CTE is the threat to lives of every football player. The human brain can’t withstand being pummeled by a safety blitzing through a busted pocket.
Dave Duerson seated himself in bed and reached for a revolver. The former Bears safety took his own life.
A hush went through the theater in this grim scene. Duerson was a member of the 1985 Super Bowl champions that Chicago still adores and a friend to many in the city. What was shown in this chilling scene of Concussion wasn’t new for anyone, yet it still provided a shock.
Terry Long, Junior Seau and Andre Waters are among those in the film who suffered from CTE and eventually committed suicide. There are more, too. The names, the details, the tragedies are readily available for those who choose to seek.
It shouldn’t have taken a brilliant movie to open eyes to the dangers of football, the horrors of CTE. For anyone willing to acknowledge the risks, there’s been information available for decades.

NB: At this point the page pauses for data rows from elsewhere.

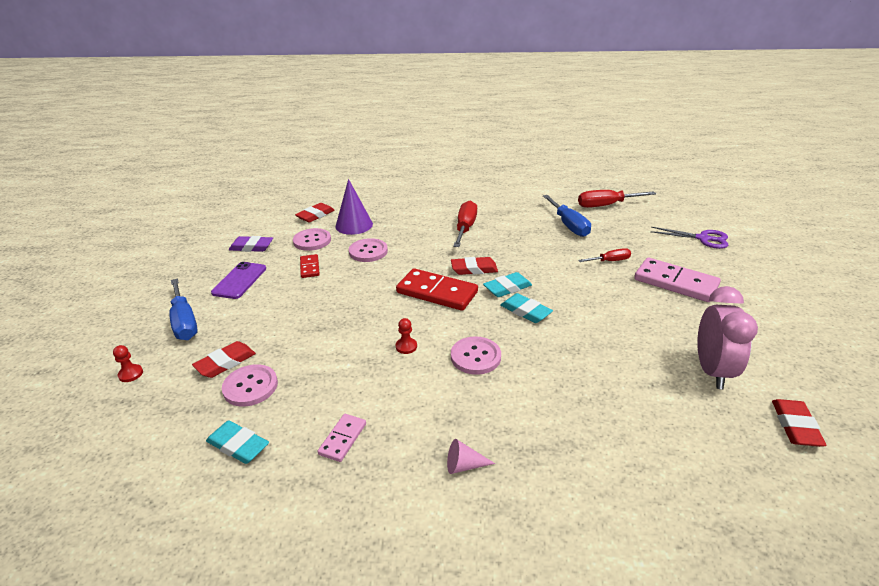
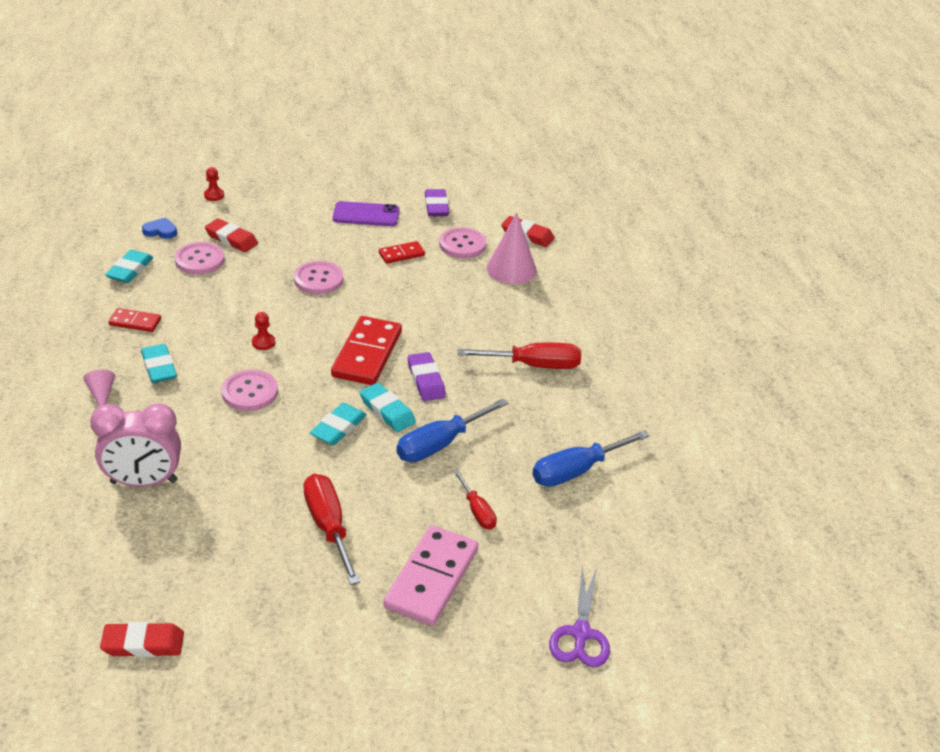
camera: 75 degrees right, 5 degrees up
blue screwdriver [169,278,198,340] -> blue screwdriver moved to [397,399,508,462]
pink domino [318,414,366,462] -> red domino [109,308,161,332]
purple cone [335,179,373,235] -> pink cone [487,213,537,284]
pink button [349,238,388,262] -> pink button moved to [294,261,343,294]
red eraser [451,257,498,275] -> purple eraser [408,352,446,401]
red screwdriver [578,190,656,208] -> red screwdriver moved to [303,474,360,585]
pink clock [697,286,758,389] -> pink clock moved to [90,403,181,487]
none -> turquoise eraser [141,344,177,383]
none -> blue heart [142,218,177,239]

Will Smith’s character used the phrase “common sense” in suggesting why playing football and CTE are linked. Concussion reveals the ways in which the NFL offered a firm denial.
Every football player should see Concussion and its gruesome details illustrated in the film. Fans of the game should see it to understand how their heroes are at risk.
I love the NFL, just like millions and millions of its fans. There’s something that’s simply beautiful about this game, but ignoring the ugliness is just wrong.
Comments like those from McPhee are startling in light of the outstanding Concussion film, but at least the epidemic is finally being acknowledged.